Le tribunal administratif précise ce que l’on entend par «modification ponctuelle» d’un PAP
Le tribunal administratif précise ce que l’on entend par « modification ponctuelle » d’un plan d’aménagement particulier.
Saisis d’une requête en annulation d’une décision communale portant approbation de plusieurs modifications d’un plan d’aménagement particulier nouveau quartier (ci-après « PAP NQ ») les juges administratifs ont été appelés à préciser les contours des termes « modification ponctuelle » dans le contexte de la loi du 19 juillet 2004 concernant l’aménagement communal et le développement urbain (ci-après « loi ACDU).
Contexte factuel
Une société voisine d’un projet immobilier de grande envergure a querellé une prétendue procédure de « modification ponctuelle » d’un PAP NQ ayant été menée via le recours à la procédure allégée visée à l’article 30bis de la loi ACDU. Ladite société fit valoir ses objections au cours de l’enquête publique organisée dans le contexte de la procédure précitée, en attirant notamment l’attention de l’autorité communale sur la circonstance que, selon elle, les modifications envisagées au projet initial dépassaient le cadre des « modifications ponctuelles » au sens de la disposition précitée, permettant le recours à une procédure simplifiée.
La commune concernée ne fit pas droit à cette réclamation, de sorte que la procédure fut poursuivie jusqu’à son terme, et les modifications du PAP furent ainsi adoptées, contraignant la société réclamante à introduire un recours en annulation devant les juridictions administratives.
La requérante réitéra notamment son moyen relatif à la violation de l’article 30bis de la loi, considérant donc que les modifications prévues au projet initial ne pourraient être qualifiée de « ponctuelles », de sorte que la commune aurait dû s’en tenir à la procédure de modification « classique » des PAP, prévue à l’article 30 de la loi ACDU.
En droit
La loi du 3 mars 2017 dite « loi omnibus » avait inséré un article 30bis à la loi modifiée du 19 juillet 2004 concernant l’aménagement communal et le développement urbain.
Il s’agissait, dans une optique de simplification administrative, de permettre une « procédure allégée » pour les modifications des plans d’aménagement particulier considérées comme « ponctuelles », ceci afin de permettre une accélération des procédures dans les hypothèses de modifications considérées comme étant de moindre importance.
L’article 26 (2) de la loi précitée retient à cet égard que « Tout plan d’aménagement particulier peut être modifié. La procédure à appliquer est celle prévue à l’article 30.
Toutefois, à la demande de l’initiateur d’une proposition de modification ponctuelle d’un plan d’aménagement particulier, le collège des bourgmestre et échevins peut décider d’entamer la procédure de modification ponctuelle prévue à l’article 30bis. Sont considérées comme ponctuelles, les modifications qui ont pour objet l’adaptation d’un plan d’aménagement particulier sur un ou plusieurs points précis sans mettre en cause la structure générale ou les orientations du plan d’aménagement particulier initial ».

Consignes
[1] Indiquez si les affirmations suivantes concordent avec le texte source, en répondant oui ou non et en citant les mots décisifs. (a) La loi dite « loi omnibus » date du 3 mars 2017. (b) La commune a fait droit à la réclamation de la société voisine. (c) La procédure de modification « classique » des PAP est prévue à l’article 30 de la loi ACDU.
[2] Répondez à ces questions à l’aide du texte source.
(a) De quelle date est la loi concernant l’aménagement communal et le développement urbain ?
(b) Au cours de quelle étape la société fit-elle valoir ses objections ?
(c) Qui peut décider d’entamer la procédure de modification ponctuelle à la demande de l’initiateur ?
[3] Reprenez le passage du texte source compris entre « Il s’agissait, dans » et « de moindre importance. », bornes incluses, en remplaçant « accélération » par « réduction ».

Données

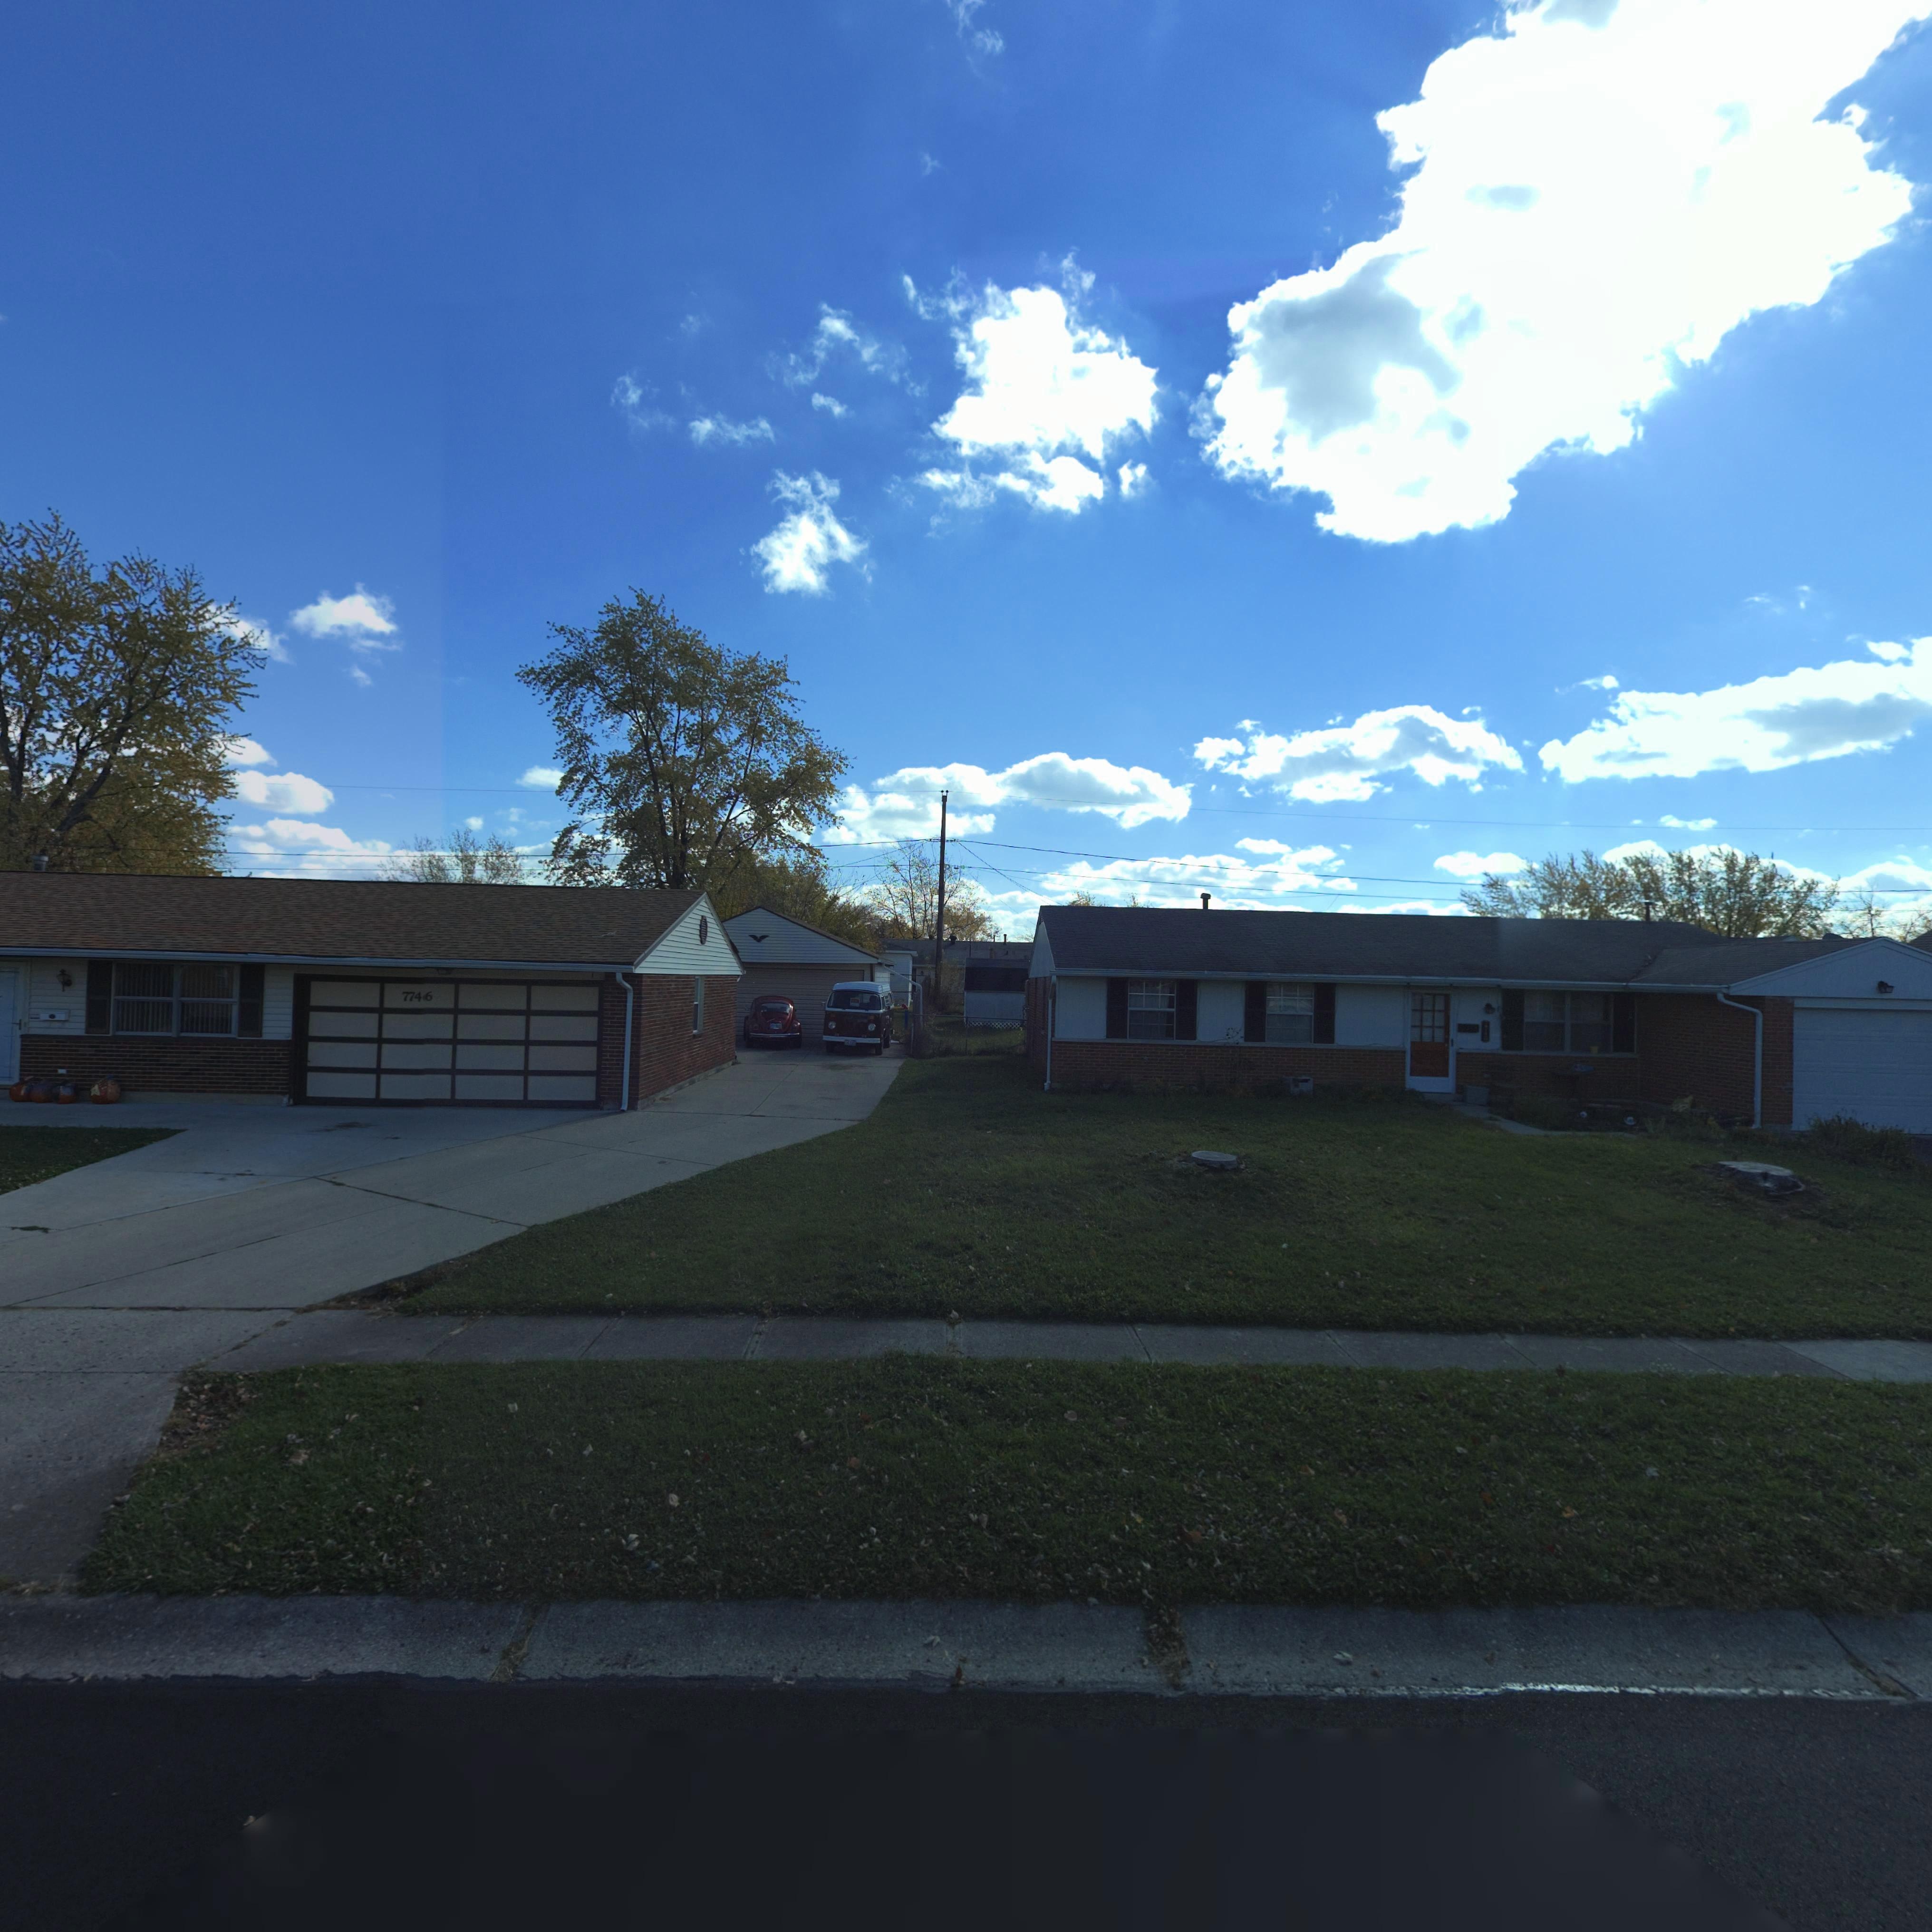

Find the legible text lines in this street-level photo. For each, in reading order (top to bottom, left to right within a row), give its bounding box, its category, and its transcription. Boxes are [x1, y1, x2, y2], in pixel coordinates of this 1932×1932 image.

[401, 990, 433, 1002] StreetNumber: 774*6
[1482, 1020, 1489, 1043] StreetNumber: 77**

Réponses
[1]
(a) Oui : « La loi du 3 mars 2017 dite « loi omnibus » »
(b) Non : « La commune concernée ne fit pas droit à cette réclamation »
(c) Oui : « la procédure de modification « classique » des PAP, prévue à l’article 30 de la loi ACDU »

[2]
(a) Du 19 juillet 2004.
(b) Au cours de l’enquête publique.
(c) Le collège des bourgmestre et échevins.

[3]
Il s’agissait, dans une optique de simplification administrative, de permettre une « procédure allégée » pour les modifications des plans d’aménagement particulier considérées comme « ponctuelles », ceci afin de permettre une réduction des procédures dans les hypothèses de modifications considérées comme étant de moindre importance.